Teks untuk Dianalisis:
----
Prinsip-prinsip pemikiran Talcott Parsons mengenai
fungsionalisme struktural secara umum bersifat general theory,
artinya bahwa tindakan individu manusia itu
diarahkan pada tujuan. Secara normatif tindakan tersebut diatur
berkenaan dengan penentuan alat dan tujuan. Hal ini berarti bahwa tindakan itu
dipandang sebagai kenyataan sosial yang terkecil dan mendasar,
terdiri dari alat, tujuan, situasi, dan norma sebagai unsur-unsurnya. Dengan
demikian, dalam tindakan tersebut dapat digambarkan yaitu individu atau
kelompok sebagai pelaku dengan alat yang ada akan mencapai tujuan dengan berbagai macam cara, yang juga
individu itu dipengaruhi oleh kondisi yang dapat membantu dalam memilih tujuan
yang akan dicapai, dengan bimbingan nilai, ide serta norma yang ada pada suatu kelompok tersebut.
Berkenaan
dengan Struktur Fungsionalisme, adapun menurut Emil Durkheim dijelaskan
masyarakat adalah sebuah kesatuan dimana di dalamnya terdapat bagian - bagian
yang dibedakan. Bagian-bagian dari sistem tersebut mempunyai fungsi masing -
masing yang membuat sistem menjadi seimbang. Bagian tersebut saling keterkaitan
satu sama lain dan fungsional, sehingga jika ada yang tidak berfungsi maka akan
merusak keseimbangan sistem tersebut. Melihat uraian di atas maka struktural
fungsional menurut Durkheim adalah seperti sebuah sistem yang saling
keterkaitan antar komponen-komponen di dalamnya dan jika salah satu sub sistem
itu ada yang rusak maka akan merambah ke sistem secara keseluruhan, sehingga
sistem tersebut tidak akan berjalan.
----
Bagian Data:

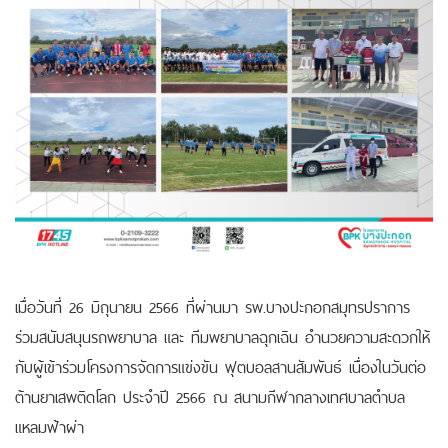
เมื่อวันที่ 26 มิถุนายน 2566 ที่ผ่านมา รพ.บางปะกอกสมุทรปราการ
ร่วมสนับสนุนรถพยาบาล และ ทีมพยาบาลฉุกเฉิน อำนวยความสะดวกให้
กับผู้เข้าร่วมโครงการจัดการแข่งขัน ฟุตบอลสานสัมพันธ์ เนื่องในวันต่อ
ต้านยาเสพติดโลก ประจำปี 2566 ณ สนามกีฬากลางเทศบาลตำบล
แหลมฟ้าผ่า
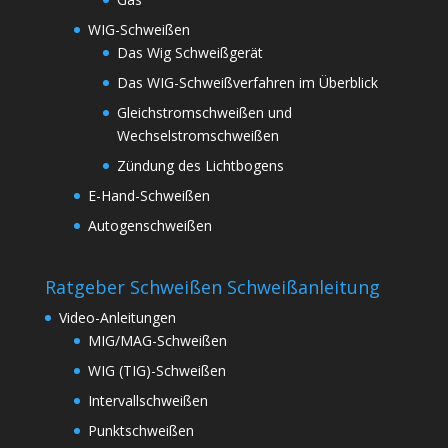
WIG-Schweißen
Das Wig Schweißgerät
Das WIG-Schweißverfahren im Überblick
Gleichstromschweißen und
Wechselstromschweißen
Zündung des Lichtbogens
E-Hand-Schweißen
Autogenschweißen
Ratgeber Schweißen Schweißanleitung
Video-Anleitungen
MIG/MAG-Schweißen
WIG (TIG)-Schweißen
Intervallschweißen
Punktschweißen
----
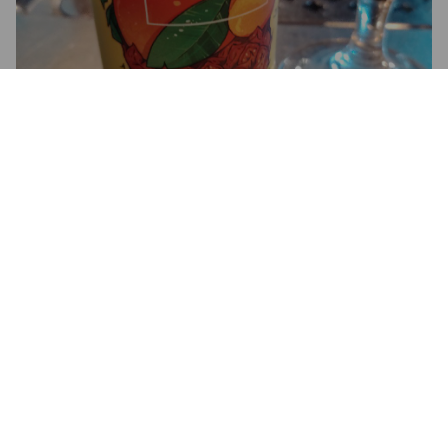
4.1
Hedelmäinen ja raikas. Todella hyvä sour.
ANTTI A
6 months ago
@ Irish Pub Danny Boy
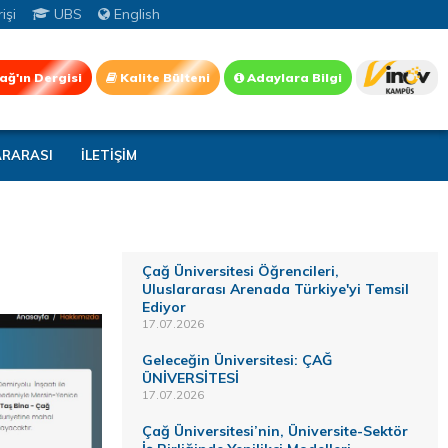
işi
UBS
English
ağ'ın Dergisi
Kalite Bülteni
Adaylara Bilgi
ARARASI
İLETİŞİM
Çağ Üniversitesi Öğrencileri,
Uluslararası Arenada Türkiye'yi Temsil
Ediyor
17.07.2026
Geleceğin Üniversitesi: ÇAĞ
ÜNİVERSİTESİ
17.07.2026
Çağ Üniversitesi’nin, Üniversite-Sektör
----
Soal untuk Dikerjakan:
1 – Kutip persis bagian teks tentang fungsionalisme struktural yang dimulai dengan "Prinsip-prinsip pemikiran Talcott" dan berlanjut hingga "suatu kelompok tersebut.".
2 – Tukar "Autogenschweißen" dengan "Gasschweißen" dalam entri, mulai dari baris yang memuat "WIG-Schweißen" hingga baris yang memuat "Punktschweißen". Tuliskan ulang hanya baris-baris itu tanpa perubahan lain.
Teks dan entri di atas tidak saling berkaitan.

Jawaban Setiap Soal:
1 –
Prinsip-prinsip pemikiran Talcott Parsons mengenai
fungsionalisme struktural secara umum bersifat general theory,
artinya bahwa tindakan individu manusia itu
diarahkan pada tujuan. Secara normatif tindakan tersebut diatur
berkenaan dengan penentuan alat dan tujuan. Hal ini berarti bahwa tindakan itu
dipandang sebagai kenyataan sosial yang terkecil dan mendasar,
terdiri dari alat, tujuan, situasi, dan norma sebagai unsur-unsurnya. Dengan
demikian, dalam tindakan tersebut dapat digambarkan yaitu individu atau
kelompok sebagai pelaku dengan alat yang ada akan mencapai tujuan dengan berbagai macam cara, yang juga
individu itu dipengaruhi oleh kondisi yang dapat membantu dalam memilih tujuan
yang akan dicapai, dengan bimbingan nilai, ide serta norma yang ada pada suatu kelompok tersebut.

2 –
WIG-Schweißen
Das Wig Schweißgerät
Das WIG-Schweißverfahren im Überblick
Gleichstromschweißen und
Wechselstromschweißen
Zündung des Lichtbogens
E-Hand-Schweißen
Gasschweißen
Ratgeber Schweißen Schweißanleitung
Video-Anleitungen
MIG/MAG-Schweißen
WIG (TIG)-Schweißen
Intervallschweißen
Punktschweißen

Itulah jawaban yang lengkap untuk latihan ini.